**Problem statement:** From the excerpt on induction cooktops, write out the passage that opens with the words "Induction Range. Photo" and closes with "home significantly cooler.".

═════ Selected excerpt

What is an Induction Cooktop?
Induction cooktops are an extremely safe and energy-efficient choice. Unlike gas and electric ranges, induction ranges use electromagnetism to efficiently transferring heat directly to the pot or skillet on the cooktop and not the cooktop surface itself. Alternative cooking methods require indirect heat transfer through conduction, convection, or radiation, all of which require more energy.
Induction Range. Photo Credit: The Conscious Builder
How Does An Induction Cooktop Work?
Induction stoves heat using a process called electromagnetism. This reaction takes place between induction-compatible cookware and the coils, located just below the slim induction cooktop's surface. In this process, the heat is directed at the pot or skillet only, keeping the rest of the cooking surface and your home significantly cooler.
In fact, tests have shown that induction cooktops are very safe.
Is An Induction Cooktop Safe?

══════════
═════ Information supplied

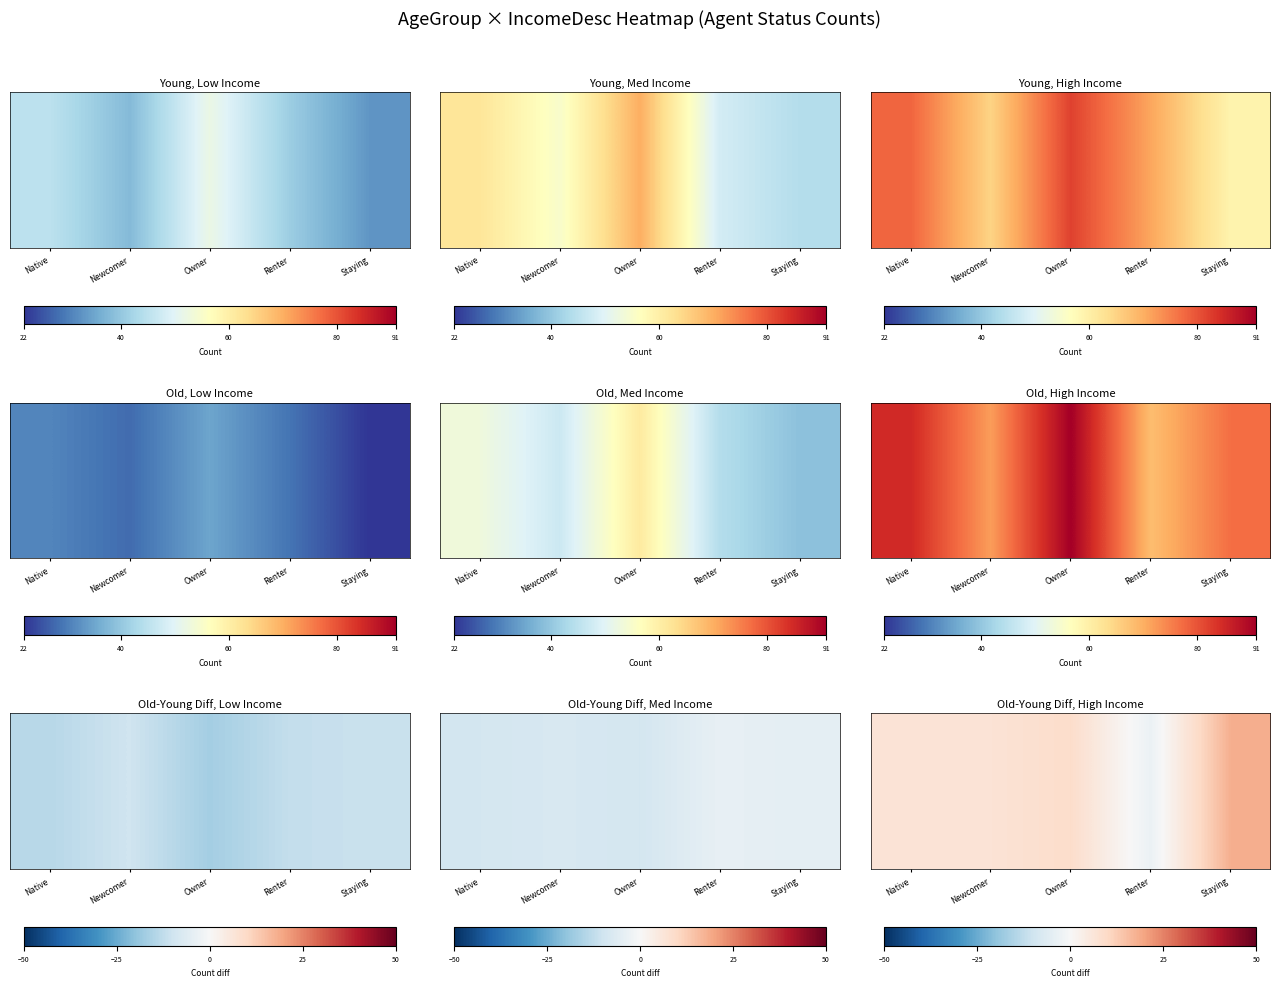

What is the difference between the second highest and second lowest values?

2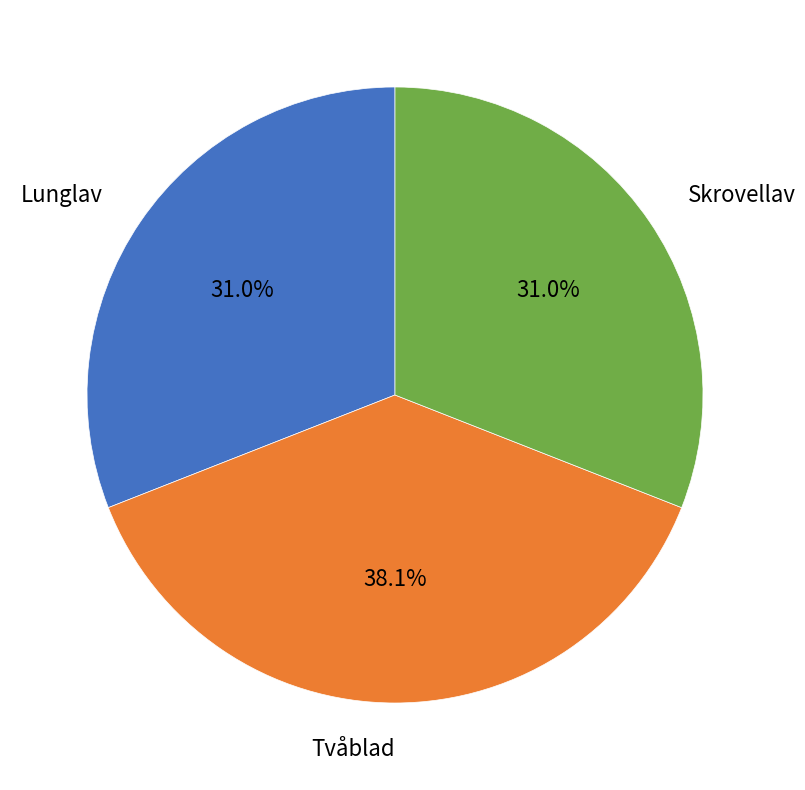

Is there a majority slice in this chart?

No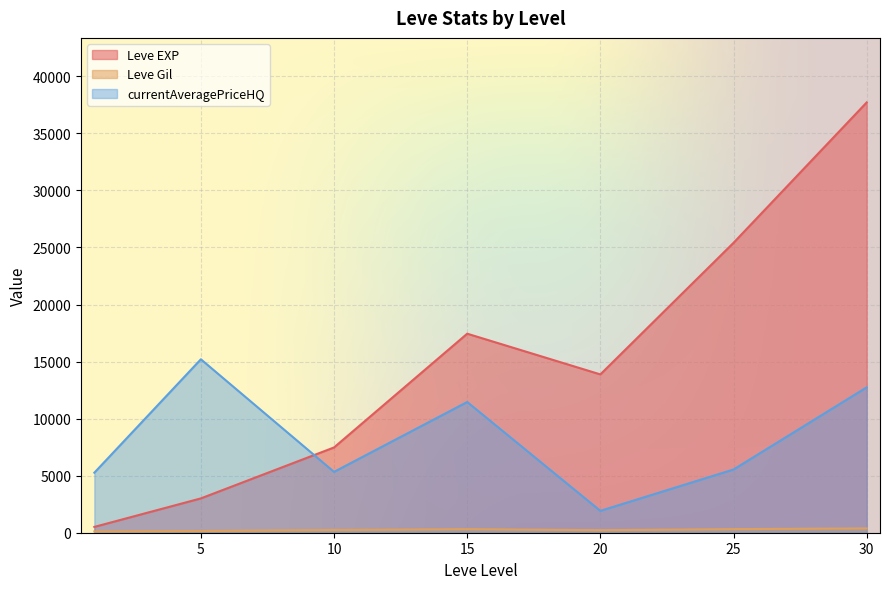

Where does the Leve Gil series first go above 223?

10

══════════

**Completed task:**
Induction Range. Photo Credit: The Conscious Builder
How Does An Induction Cooktop Work?
Induction stoves heat using a process called electromagnetism. This reaction takes place between induction-compatible cookware and the coils, located just below the slim induction cooktop's surface. In this process, the heat is directed at the pot or skillet only, keeping the rest of the cooking surface and your home significantly cooler.